__EXTRACTED MATERIAL__.
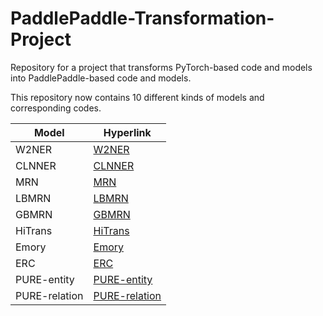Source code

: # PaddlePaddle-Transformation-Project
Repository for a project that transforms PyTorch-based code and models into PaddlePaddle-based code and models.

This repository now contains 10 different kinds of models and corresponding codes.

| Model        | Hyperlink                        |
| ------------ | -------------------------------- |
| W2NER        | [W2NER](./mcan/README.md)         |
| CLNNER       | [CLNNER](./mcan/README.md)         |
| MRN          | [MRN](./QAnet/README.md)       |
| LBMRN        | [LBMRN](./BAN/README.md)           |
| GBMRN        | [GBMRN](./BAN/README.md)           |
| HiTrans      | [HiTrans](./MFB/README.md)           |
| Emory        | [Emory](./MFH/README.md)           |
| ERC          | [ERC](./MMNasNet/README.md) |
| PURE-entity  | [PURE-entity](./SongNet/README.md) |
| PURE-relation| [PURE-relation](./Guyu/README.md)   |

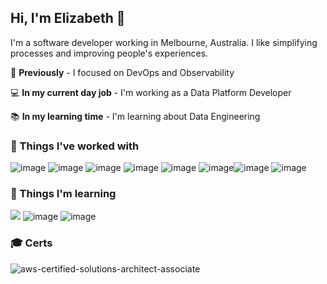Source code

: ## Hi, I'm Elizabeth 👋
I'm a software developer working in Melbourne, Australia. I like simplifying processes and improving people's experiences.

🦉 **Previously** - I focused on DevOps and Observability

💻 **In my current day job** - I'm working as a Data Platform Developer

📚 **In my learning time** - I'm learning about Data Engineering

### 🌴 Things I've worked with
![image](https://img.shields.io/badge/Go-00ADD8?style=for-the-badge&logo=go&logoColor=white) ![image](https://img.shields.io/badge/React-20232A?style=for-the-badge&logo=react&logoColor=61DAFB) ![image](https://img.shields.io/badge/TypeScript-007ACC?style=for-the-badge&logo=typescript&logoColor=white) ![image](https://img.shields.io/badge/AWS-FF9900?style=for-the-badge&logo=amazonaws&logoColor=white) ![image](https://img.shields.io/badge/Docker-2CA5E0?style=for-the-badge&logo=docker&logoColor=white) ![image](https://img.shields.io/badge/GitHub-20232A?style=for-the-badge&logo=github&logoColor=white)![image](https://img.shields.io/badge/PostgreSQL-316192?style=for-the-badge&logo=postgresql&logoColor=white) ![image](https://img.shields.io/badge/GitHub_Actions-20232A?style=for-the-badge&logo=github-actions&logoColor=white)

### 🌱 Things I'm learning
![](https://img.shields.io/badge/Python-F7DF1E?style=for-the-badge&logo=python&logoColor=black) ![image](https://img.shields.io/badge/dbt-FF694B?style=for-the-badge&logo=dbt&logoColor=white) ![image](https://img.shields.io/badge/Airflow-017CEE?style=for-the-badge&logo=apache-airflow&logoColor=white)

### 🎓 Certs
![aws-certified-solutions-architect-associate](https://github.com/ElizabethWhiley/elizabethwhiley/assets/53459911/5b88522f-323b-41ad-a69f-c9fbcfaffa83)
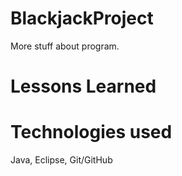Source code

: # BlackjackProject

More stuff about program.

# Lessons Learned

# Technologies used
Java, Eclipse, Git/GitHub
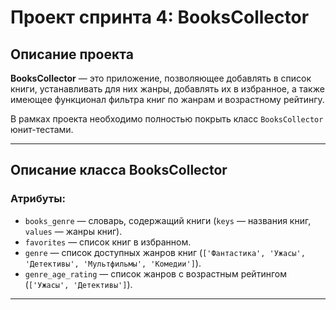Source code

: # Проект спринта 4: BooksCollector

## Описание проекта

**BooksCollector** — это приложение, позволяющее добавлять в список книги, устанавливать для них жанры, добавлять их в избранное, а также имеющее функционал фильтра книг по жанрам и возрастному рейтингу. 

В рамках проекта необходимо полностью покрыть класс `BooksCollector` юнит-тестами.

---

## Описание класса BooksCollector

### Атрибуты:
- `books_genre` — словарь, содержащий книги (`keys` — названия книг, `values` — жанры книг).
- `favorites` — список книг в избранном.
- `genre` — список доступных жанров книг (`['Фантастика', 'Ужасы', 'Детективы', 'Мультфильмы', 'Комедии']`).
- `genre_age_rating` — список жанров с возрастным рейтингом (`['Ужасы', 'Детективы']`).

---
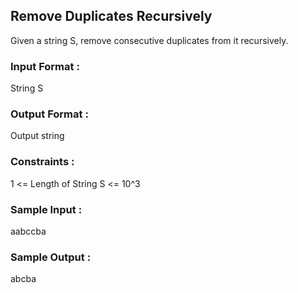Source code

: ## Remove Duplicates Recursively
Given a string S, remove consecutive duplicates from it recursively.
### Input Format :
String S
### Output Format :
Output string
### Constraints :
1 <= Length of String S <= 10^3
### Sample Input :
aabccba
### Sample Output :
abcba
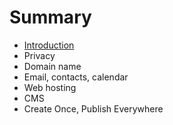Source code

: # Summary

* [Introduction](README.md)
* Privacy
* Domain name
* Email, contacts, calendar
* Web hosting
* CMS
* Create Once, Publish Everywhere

__WHAT TO WORK ON__.
Update all of the records above by replacing each occurrence of "README.md" with "index.md" and leaving everything else unchanged. Leave the pictures out of your answer.

__YOUR SOLUTION__.
Source code

: # PaddlePaddle-Transformation-Project
Repository for a project that transforms PyTorch-based code and models into PaddlePaddle-based code and models.

This repository now contains 10 different kinds of models and corresponding codes.

| Model        | Hyperlink                        |
| ------------ | -------------------------------- |
| W2NER        | [W2NER](./mcan/index.md)         |
| CLNNER       | [CLNNER](./mcan/index.md)         |
| MRN          | [MRN](./QAnet/index.md)       |
| LBMRN        | [LBMRN](./BAN/index.md)           |
| GBMRN        | [GBMRN](./BAN/index.md)           |
| HiTrans      | [HiTrans](./MFB/index.md)           |
| Emory        | [Emory](./MFH/index.md)           |
| ERC          | [ERC](./MMNasNet/index.md) |
| PURE-entity  | [PURE-entity](./SongNet/index.md) |
| PURE-relation| [PURE-relation](./Guyu/index.md)   |

Source code

: ## Hi, I'm Elizabeth 👋
I'm a software developer working in Melbourne, Australia. I like simplifying processes and improving people's experiences.

🦉 **Previously** - I focused on DevOps and Observability

💻 **In my current day job** - I'm working as a Data Platform Developer

📚 **In my learning time** - I'm learning about Data Engineering

### 🌴 Things I've worked with
![image](https://img.shields.io/badge/Go-00ADD8?style=for-the-badge&logo=go&logoColor=white) ![image](https://img.shields.io/badge/React-20232A?style=for-the-badge&logo=react&logoColor=61DAFB) ![image](https://img.shields.io/badge/TypeScript-007ACC?style=for-the-badge&logo=typescript&logoColor=white) ![image](https://img.shields.io/badge/AWS-FF9900?style=for-the-badge&logo=amazonaws&logoColor=white) ![image](https://img.shields.io/badge/Docker-2CA5E0?style=for-the-badge&logo=docker&logoColor=white) ![image](https://img.shields.io/badge/GitHub-20232A?style=for-the-badge&logo=github&logoColor=white)![image](https://img.shields.io/badge/PostgreSQL-316192?style=for-the-badge&logo=postgresql&logoColor=white) ![image](https://img.shields.io/badge/GitHub_Actions-20232A?style=for-the-badge&logo=github-actions&logoColor=white)

### 🌱 Things I'm learning
![](https://img.shields.io/badge/Python-F7DF1E?style=for-the-badge&logo=python&logoColor=black) ![image](https://img.shields.io/badge/dbt-FF694B?style=for-the-badge&logo=dbt&logoColor=white) ![image](https://img.shields.io/badge/Airflow-017CEE?style=for-the-badge&logo=apache-airflow&logoColor=white)

### 🎓 Certs
![aws-certified-solutions-architect-associate](https://github.com/ElizabethWhiley/elizabethwhiley/assets/53459911/5b88522f-323b-41ad-a69f-c9fbcfaffa83)
Source code

: # BlackjackProject

More stuff about program.

# Lessons Learned

# Technologies used
Java, Eclipse, Git/GitHub
Source code

: # Проект спринта 4: BooksCollector

## Описание проекта

**BooksCollector** — это приложение, позволяющее добавлять в список книги, устанавливать для них жанры, добавлять их в избранное, а также имеющее функционал фильтра книг по жанрам и возрастному рейтингу. 

В рамках проекта необходимо полностью покрыть класс `BooksCollector` юнит-тестами.

---

## Описание класса BooksCollector

### Атрибуты:
- `books_genre` — словарь, содержащий книги (`keys` — названия книг, `values` — жанры книг).
- `favorites` — список книг в избранном.
- `genre` — список доступных жанров книг (`['Фантастика', 'Ужасы', 'Детективы', 'Мультфильмы', 'Комедии']`).
- `genre_age_rating` — список жанров с возрастным рейтингом (`['Ужасы', 'Детективы']`).

---
Source code

: ## Remove Duplicates Recursively
Given a string S, remove consecutive duplicates from it recursively.
### Input Format :
String S
### Output Format :
Output string
### Constraints :
1 <= Length of String S <= 10^3
### Sample Input :
aabccba
### Sample Output :
abcba
Source code

: # Summary

* [Introduction](index.md)
* Privacy
* Domain name
* Email, contacts, calendar
* Web hosting
* CMS
* Create Once, Publish Everywhere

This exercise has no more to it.